I don’t mind summer’s heat too much, but relish the start of September with the promise of cooler temperatures, though frosts and freezes are not far off. Then, of course, there’s the long wait until spring, but there’s much to treasure in the early autumn garden, so I’ll try not to think about what comes next.

Colchicum flowering through a clump of Carex ‘Banana Boat’.

Finally rain, an overnight deluge after a month of very spotty rainfall. And, rain is forecast for several days over the next weeks, so our short period of drought is thankfully over. Early in August the garden showed few signs of its typical summer fade, but a few weeks with minimal rainfall turned several plants for the worse by months’ end. It’s a relief to have rain, even if patches of browned leaves on the Golden Full Moon maple (below) cannot be revived.

I don’t worry much about the oldtimers in this non-irrigated garden, and the few plants that have suffered in recent weeks will be fine. But, I’ve been doing a bit of planting recently, and of course everything looks better after a sip of water.

Sun King aralia is a splendid addition to the partially shaded garden. Its foliage brightens the shade, and a range of pollinators visit its unusual flowers.

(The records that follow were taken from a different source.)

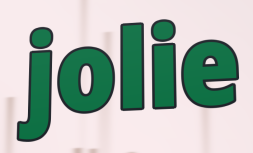
jolie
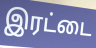
இரட்டை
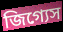
জিগ্যেস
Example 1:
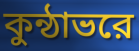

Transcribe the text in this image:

কুন্ঠাভরে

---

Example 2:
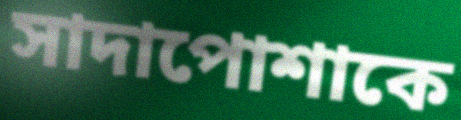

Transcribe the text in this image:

সাদাপোশাকে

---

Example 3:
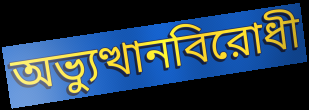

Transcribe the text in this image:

অভ্যুত্থানবিরোধী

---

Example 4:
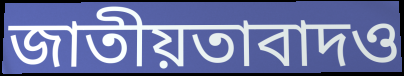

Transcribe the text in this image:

জাতীয়তাবাদও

The start to meteorological autumn on the first of September coincides with the gardeners’ autumn. While hot, dry summer-like days might extend another few weeks, there is typically a recognizable and welcomed difference in the weather. The days are distinctly shorter, the heat and humidity not so intense, or at least not consistently so.

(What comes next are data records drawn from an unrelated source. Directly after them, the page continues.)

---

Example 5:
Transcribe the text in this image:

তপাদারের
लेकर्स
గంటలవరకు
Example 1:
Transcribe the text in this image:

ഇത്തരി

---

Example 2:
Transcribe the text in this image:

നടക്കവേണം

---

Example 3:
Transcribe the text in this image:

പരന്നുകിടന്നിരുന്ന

Snow Fairy caryopteris is one of several bluebeards that flower in early autumn.
Caryopteris ‘Hint of Gold’ was slow to get started. It is shaded by taller shrubs and perennials, so it will probably be moved after flowering.

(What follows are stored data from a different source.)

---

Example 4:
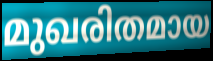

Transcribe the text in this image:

മുഖരിതമായ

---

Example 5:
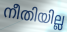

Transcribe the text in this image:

നീതിയില്ല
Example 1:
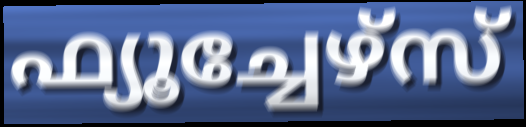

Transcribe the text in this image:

ഫ്യൂച്ചേഴ്സ്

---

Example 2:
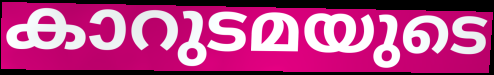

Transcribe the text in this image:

കാറുടമയുടെ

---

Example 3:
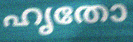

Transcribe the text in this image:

ഹൃതോ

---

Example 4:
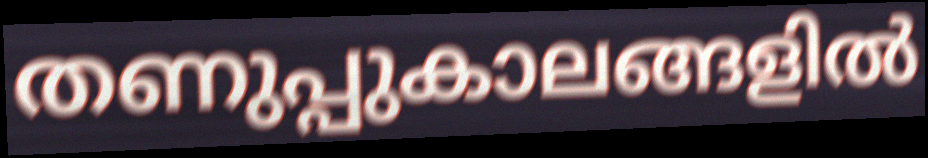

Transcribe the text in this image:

തണുപ്പുകാലങ്ങളിൽ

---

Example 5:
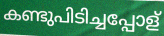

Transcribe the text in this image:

കണ്ടുപിടിച്ചപ്പോള്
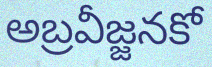
అబ్రవీజ్జనకో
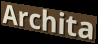
Archita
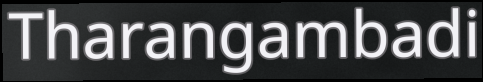
Tharangambadi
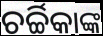
ଚର୍ଚ୍ଚିକାଙ୍କ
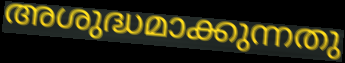
അശുദ്ധമാക്കുന്നതു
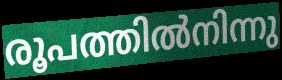
രൂപത്തിൽനിന്നു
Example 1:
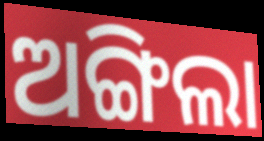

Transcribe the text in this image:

ଅଙ୍ଗିଲା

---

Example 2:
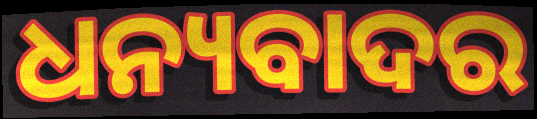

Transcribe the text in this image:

ଧନ୍ୟବାଦର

A number of flowers begin their show in September, a time when my outdoor time increases with more comfortable temperatures. While a new planting project was just completed along the southern border of forest, a few orders of small, fill in plants are soon to be delivered, and a fall bulb order was placed months ago. I haven’t a clue what bulbs were ordered. To make sure I didn’t stumble (again) and neglect to order several bulbs that I’ve wanted but forgot about by the time autumn bulb season was here, I ordered the day the catalog was received. I’m certain there’s a place for everything, and what a pleasant surprise the delivery will be.

The toad lilies (Tricyrtis) are at their peak, flowering now into early October, sometimes until frost.
An unknown rose shows through dense planting along the driveway several times in summer, then it stands back while setting new buds. It receives no care.
Silver Fleece vine (Fallopia baldschuanica ‘Lemon Lace’, above and below) covers two sides of the summerhouse roofline. It requires regular pruning, but the less vigorous, yellow leafed vine is hardly a bother.

2 Comments Add yours

  1. Good morning, Dave
    I look forward to your posts, today is no exception. I love the photos of the toad lilies. I tried once, but maybe the area was too wet, and how do they fare with the deer population?
    Your recent garden space creations are lovely!

    1. Dave says:

      I occasionally have problems with deer eating toad lilies, so this is one of the plants that I spray regularly with a repellent. I’ve found the best conditions for toad lilies are average soil, not too wet or dry, with a part day sun. In more shade they grow and flower sparsely and in full sun the leaves burn. I’m leaning towards being pleased with the newly planted areas, though I always say it will be better a year from now.